#### Excerpted data ####

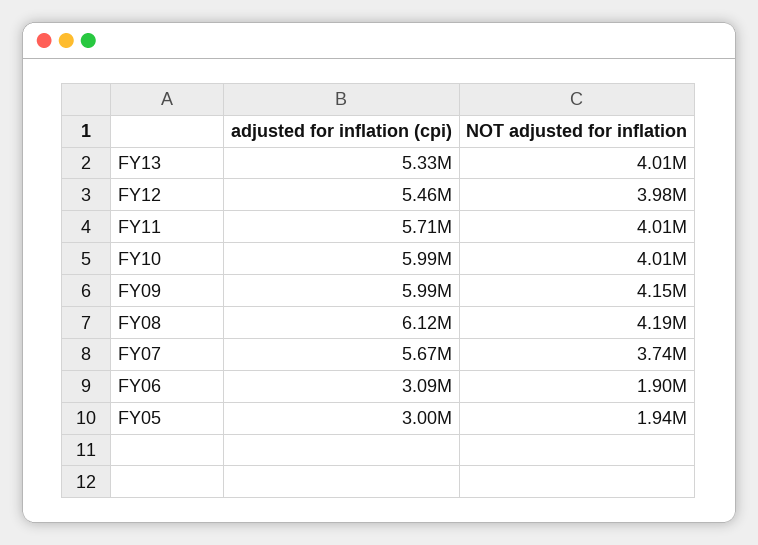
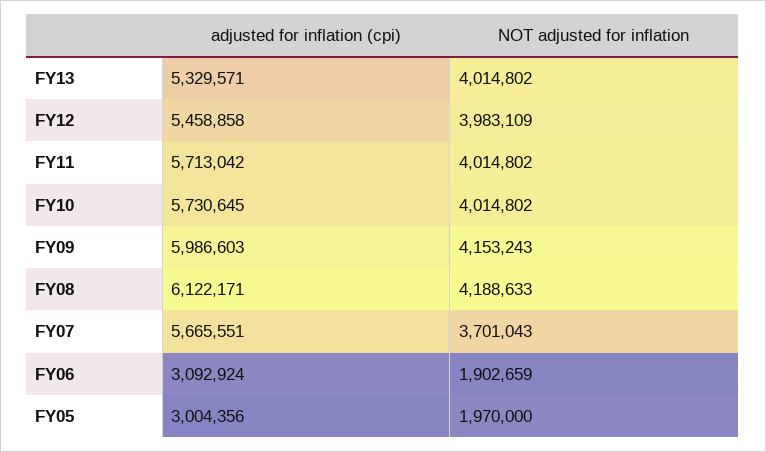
  {
    "adjusted for inflation (cpi)": {
      "FY13": 5329571,
      "FY12": 5458858,
      "FY11": 5713042,
-     "FY10": 5990000,
+     "FY10": 5730645,
      "FY09": 5986603,
      "FY08": 6122171,
      "FY07": 5665551,
      "FY06": 3092924,
      "FY05": 3004356
    },
    "NOT adjusted for inflation": {
      "FY13": 4014802,
      "FY12": 3983109,
      "FY11": 4014802,
      "FY10": 4014802,
      "FY09": 4153243,
      "FY08": 4188633,
-     "FY07": 3740000,
+     "FY07": 3701043,
      "FY06": 1902659,
-     "FY05": 1940000
+     "FY05": 1970000
    }
  }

####

▶ What this task involves: Everything in the records is to be repeated verbatim except the pictures.

▶ Task answer:
  {
    "adjusted for inflation (cpi)": {
      "FY13": 5329571,
      "FY12": 5458858,
      "FY11": 5713042,
-     "FY10": 5990000,
+     "FY10": 5730645,
      "FY09": 5986603,
      "FY08": 6122171,
      "FY07": 5665551,
      "FY06": 3092924,
      "FY05": 3004356
    },
    "NOT adjusted for inflation": {
      "FY13": 4014802,
      "FY12": 3983109,
      "FY11": 4014802,
      "FY10": 4014802,
      "FY09": 4153243,
      "FY08": 4188633,
-     "FY07": 3740000,
+     "FY07": 3701043,
      "FY06": 1902659,
-     "FY05": 1940000
+     "FY05": 1970000
    }
  }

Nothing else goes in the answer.